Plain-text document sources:

╭──

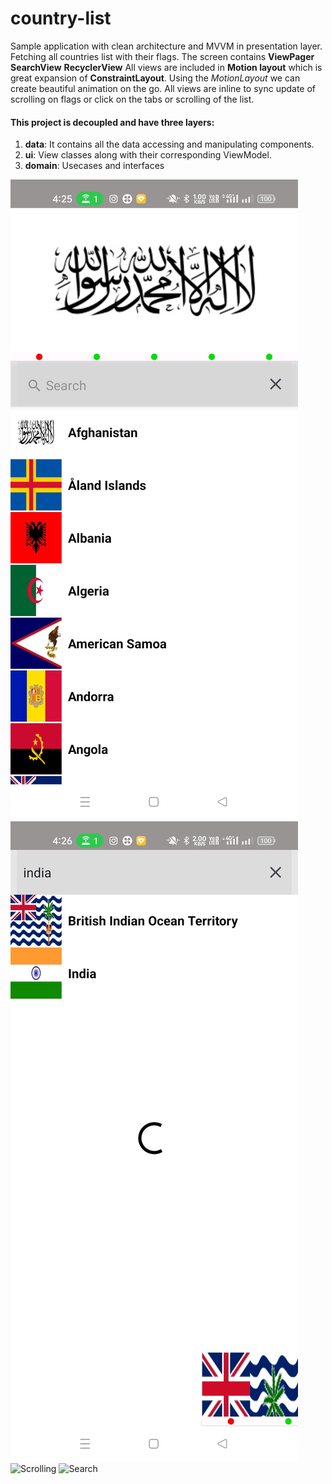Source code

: # country-list
Sample application with clean architecture and MVVM in presentation layer.
Fetching all countries list with their flags.
The screen contains
**ViewPager**
**SearchView**
**RecyclerView**
All views are included in **Motion layout** which is great expansion of **ConstraintLayout**.
Using the *MotionLayout* we can create beautiful animation on the go.
All views are inline to sync update of scrolling on flags or click on the tabs or scrolling of the list.



#### This project is decoupled and have three layers:
1. **data**: It contains all the data accessing and manipulating components.
2. **ui**: View classes along with their corresponding ViewModel.
4. **domain**: Usecases and interfaces

![Home](./gifs/enter.jpg)
![Search](https://github.com/droider91/country-list/blob/main/gifs/search.jpg)
![Scrolling]([scrollup.jpg](https://github.com/droider91/country-list/blob/main/gifs/scrollup.jpg))
![Search ]([search2.jpg](https://github.com/droider91/country-list/blob/main/gifs/search2.jpg))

╰──

▶ _Try it_: Lay out each line of text from the entries above as a JSON list of strings, one string per line, with blank lines and the pictures left out.

▶ _Solution below_:
[
  "Source code",
  ": # country-list",
  "Sample application with clean architecture and MVVM in presentation layer.",
  "Fetching all countries list with their flags.",
  "The screen contains",
  "**ViewPager**",
  "**SearchView**",
  "**RecyclerView**",
  "All views are included in **Motion layout** which is great expansion of **ConstraintLayout**.",
  "Using the *MotionLayout* we can create beautiful animation on the go.",
  "All views are inline to sync update of scrolling on flags or click on the tabs or scrolling of the list.",
  "#### This project is decoupled and have three layers:",
  "1. **data**: It contains all the data accessing and manipulating components.",
  "2. **ui**: View classes along with their corresponding ViewModel.",
  "4. **domain**: Usecases and interfaces",
  "![Home](./gifs/enter.jpg)",
  "![Search](https://github.com/droider91/country-list/blob/main/gifs/search.jpg)",
  "![Scrolling]([scrollup.jpg](https://github.com/droider91/country-list/blob/main/gifs/scrollup.jpg))",
  "![Search ]([search2.jpg](https://github.com/droider91/country-list/blob/main/gifs/search2.jpg))"
]